Shapiro: It is, my tattoo artist drew it from a book. It’s a scientific illustration.

Gizmodo: Back to the technical challenges. Each of the species has its own sizable challenges. What is the technology that’s going to take the longest to develop, for a de-extinction in one of these three species to occur? 

Shapiro: The foundation for all of these technologies exists. It’s just tweaking them so that they’re applicable to these species that people haven’t worked with before. I would say that the biggest challenge is probably going to be if we want to make, like, enormous changes. If we want to get as close as possible to the species that used to be alive, then we’re going to need to make a lot of changes to the genome, not just a few tweaks that bring back these core phenotypes, which honestly, I think is sufficient. If we can bring back the core phenotypes with a few tweaks, then great. I say that, ‘it’s done: we’ve done de-extinction.’ But some people are more purist. We work with Andrew Pask, who really wants to make all of the changes that you would need to get 100% of the way to a thylacine. And to do that will require new tools to insert large pieces of DNA into genomes or to synthesize artificial genomes entirely from scratch. I think those tools are probably the things that are the longest timeline. But those aren’t actually that critical to Colossal meeting the goal of reviving these core phenotypes from the species that we’re targeting.
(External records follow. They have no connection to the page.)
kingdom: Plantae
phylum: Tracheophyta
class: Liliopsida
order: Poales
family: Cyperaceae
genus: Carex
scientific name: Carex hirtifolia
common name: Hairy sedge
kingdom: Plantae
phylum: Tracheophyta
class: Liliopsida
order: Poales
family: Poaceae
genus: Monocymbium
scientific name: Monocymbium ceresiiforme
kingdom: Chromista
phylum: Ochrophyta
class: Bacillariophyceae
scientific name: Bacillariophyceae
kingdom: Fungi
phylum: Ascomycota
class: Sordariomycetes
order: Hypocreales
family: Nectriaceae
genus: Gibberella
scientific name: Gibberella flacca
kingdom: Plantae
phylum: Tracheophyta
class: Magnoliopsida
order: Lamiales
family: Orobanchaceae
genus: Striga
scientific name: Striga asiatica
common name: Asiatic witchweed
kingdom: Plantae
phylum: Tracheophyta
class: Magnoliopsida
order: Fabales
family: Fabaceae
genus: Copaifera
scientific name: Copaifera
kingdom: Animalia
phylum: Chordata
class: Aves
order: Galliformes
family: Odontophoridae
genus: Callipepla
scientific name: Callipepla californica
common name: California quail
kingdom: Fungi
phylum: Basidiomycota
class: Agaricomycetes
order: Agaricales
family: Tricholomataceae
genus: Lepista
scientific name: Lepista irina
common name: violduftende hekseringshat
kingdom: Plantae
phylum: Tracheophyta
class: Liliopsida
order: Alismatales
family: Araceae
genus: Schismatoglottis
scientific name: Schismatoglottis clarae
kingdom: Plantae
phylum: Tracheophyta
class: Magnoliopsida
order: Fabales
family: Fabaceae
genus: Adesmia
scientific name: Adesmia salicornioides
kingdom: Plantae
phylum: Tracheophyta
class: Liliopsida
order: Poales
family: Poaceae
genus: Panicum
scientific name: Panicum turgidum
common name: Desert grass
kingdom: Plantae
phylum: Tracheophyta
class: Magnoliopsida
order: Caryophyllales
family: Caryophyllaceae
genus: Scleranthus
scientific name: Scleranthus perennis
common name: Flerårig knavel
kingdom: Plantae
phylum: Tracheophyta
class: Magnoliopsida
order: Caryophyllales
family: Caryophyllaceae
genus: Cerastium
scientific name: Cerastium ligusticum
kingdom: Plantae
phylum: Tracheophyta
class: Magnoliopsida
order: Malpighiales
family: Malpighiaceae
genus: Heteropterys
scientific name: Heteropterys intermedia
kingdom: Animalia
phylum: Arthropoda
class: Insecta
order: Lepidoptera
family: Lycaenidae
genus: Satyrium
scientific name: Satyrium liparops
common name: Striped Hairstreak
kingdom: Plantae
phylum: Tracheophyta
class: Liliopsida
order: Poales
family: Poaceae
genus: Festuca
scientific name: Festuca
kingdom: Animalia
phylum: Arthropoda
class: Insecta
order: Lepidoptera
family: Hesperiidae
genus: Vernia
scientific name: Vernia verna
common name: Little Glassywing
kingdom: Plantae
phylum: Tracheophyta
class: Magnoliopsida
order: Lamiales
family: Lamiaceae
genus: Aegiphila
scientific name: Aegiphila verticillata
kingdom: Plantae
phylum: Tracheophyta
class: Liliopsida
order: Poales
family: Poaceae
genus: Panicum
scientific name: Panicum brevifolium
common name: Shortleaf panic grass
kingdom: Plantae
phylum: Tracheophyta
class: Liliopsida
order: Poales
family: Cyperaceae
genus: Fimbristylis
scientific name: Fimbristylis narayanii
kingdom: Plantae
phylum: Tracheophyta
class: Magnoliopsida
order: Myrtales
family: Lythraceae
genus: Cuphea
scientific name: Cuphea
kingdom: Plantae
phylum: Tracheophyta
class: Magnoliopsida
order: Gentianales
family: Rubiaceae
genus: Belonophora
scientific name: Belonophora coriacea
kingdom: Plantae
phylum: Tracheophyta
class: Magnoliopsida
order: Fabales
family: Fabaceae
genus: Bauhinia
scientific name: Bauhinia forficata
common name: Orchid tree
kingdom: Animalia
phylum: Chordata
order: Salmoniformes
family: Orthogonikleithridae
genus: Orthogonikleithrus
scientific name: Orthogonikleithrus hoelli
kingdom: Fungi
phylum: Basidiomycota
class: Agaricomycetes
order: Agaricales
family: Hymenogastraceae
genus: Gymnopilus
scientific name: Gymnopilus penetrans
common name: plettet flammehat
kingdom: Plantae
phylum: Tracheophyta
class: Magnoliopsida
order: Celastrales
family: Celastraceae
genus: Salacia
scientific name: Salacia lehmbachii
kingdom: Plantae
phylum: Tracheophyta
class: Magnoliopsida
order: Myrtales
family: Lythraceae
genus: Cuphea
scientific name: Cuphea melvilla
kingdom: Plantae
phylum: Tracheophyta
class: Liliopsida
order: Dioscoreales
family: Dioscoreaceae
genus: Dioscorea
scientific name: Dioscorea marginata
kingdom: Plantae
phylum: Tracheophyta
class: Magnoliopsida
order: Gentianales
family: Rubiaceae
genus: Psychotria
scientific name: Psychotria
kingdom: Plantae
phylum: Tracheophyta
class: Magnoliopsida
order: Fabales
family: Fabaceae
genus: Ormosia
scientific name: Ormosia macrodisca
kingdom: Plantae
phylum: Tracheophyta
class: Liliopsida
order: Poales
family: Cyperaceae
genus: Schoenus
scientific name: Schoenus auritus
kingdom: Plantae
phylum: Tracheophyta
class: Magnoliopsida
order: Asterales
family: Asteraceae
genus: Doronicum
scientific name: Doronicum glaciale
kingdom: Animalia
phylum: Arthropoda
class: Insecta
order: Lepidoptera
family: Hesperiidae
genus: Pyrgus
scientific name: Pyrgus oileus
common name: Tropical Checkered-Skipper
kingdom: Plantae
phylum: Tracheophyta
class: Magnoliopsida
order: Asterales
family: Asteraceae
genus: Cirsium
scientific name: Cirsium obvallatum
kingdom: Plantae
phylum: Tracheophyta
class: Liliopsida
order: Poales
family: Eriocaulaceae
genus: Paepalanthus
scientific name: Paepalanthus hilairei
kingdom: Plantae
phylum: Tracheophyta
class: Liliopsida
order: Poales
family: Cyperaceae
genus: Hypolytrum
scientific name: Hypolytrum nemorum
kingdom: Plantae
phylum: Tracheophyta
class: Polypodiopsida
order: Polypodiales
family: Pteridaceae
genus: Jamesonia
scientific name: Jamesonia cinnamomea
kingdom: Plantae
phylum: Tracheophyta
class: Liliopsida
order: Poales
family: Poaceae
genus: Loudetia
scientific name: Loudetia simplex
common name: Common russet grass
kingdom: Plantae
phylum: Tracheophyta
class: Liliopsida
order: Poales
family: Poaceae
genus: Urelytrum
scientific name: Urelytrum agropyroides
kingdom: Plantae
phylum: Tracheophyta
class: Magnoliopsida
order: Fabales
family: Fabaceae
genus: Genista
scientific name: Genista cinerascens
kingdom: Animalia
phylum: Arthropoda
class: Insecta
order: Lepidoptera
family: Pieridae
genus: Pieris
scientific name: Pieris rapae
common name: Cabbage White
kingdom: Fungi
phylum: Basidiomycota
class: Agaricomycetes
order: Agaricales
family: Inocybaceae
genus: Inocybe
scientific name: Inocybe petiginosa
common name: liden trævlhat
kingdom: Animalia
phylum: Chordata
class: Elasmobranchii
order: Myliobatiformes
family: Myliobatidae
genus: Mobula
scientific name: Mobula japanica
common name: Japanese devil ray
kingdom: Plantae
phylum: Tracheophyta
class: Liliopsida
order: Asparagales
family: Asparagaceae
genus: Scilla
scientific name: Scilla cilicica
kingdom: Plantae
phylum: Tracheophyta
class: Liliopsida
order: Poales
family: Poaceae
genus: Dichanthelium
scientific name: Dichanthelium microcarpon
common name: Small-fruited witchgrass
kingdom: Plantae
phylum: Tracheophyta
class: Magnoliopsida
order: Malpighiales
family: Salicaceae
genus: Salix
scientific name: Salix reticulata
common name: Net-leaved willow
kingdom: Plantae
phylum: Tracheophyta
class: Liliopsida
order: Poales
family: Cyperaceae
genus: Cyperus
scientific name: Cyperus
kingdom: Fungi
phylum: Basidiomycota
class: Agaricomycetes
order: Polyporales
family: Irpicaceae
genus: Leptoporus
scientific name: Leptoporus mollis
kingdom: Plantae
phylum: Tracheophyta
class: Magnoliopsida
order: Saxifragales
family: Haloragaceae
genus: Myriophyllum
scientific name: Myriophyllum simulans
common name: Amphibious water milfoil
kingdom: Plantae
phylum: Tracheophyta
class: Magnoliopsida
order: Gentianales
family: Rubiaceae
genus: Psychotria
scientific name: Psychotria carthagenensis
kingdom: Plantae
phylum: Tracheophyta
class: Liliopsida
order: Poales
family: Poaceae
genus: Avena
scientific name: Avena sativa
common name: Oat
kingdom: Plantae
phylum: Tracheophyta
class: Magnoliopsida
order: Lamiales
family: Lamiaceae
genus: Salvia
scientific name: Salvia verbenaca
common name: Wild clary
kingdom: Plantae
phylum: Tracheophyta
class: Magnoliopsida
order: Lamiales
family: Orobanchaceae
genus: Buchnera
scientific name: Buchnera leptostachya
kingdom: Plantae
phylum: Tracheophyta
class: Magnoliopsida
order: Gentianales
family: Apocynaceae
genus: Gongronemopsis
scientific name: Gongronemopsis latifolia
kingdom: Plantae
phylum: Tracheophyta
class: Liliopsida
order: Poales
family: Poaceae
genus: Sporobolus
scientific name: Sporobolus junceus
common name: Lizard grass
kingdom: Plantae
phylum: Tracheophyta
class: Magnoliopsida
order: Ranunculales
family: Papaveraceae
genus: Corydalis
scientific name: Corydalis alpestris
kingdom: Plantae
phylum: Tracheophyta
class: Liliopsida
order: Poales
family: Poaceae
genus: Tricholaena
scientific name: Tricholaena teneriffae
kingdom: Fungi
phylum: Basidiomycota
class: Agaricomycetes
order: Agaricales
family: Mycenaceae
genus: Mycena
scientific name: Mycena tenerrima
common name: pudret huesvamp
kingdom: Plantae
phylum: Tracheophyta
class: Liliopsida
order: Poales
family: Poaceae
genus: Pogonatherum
Gizmodo: How do you work with the diversity of opinions within Colossal? How do you have these conversations as you’re developing the technologies?

Shapiro: We all have the same final goal. We want to develop these technologies so that we can get to de-extinction, or whatever many of us are willing to accept is de-extinction, of these three species. But we also want to develop these technologies because we care about the future of the planet, and we want to be able to apply them to conserve biodiversity. And I think it’s healthy to be able to have conversations about exactly how we’re going to get there and exactly what the consequences of this are going to be, because it keeps us on our toes. It makes us keep reading. It makes us keep engaging people that have different opinions to ours. It makes us keep having these conversations so that we’re in a place to be able to learn more.

One thing I’m most excited about in this particular role is exactly that. I’ve been doing kind of the same thing for the last 25 years in my academic job, and suddenly I’m doing so many things that I have never done before. I’ve thought about these things, but I’ve never been in a position where I really have to understand everything about them so that I can be informed enough to make decisions and advise people as they’re moving forward. And I love it. I am so excited about the possibility of jumping in and learning so many new things. I feel revitalized as a scientist. And feel like the diversity of opinions that you encounter helps you keep that drive, keep that sort of excitement in your career—because prove that I’m wrong and I will change my mind. That is that is how science should work. And if everybody agrees, that’s boring. It’s also not going to get us anywhere.

Gizmodo: Can the public expect any more species to be added to Colossal’s de-extinction agenda soon?

Shapiro: I think we’ve got our hands pretty full at the moment. But you never know. Not soon.

Gizmodo: Anything else you’d like to highlight?

Shapiro: Colossal has a fantastic portfolio of conservation programs. They’re working across the world with partners like Rewild, for example. And this work is really critical. It’s really important work that I am very excited to be engaged with and to be pushing forward. And even though it’s not getting us to a mammoth, it will help us on that path and it will help us when we get there.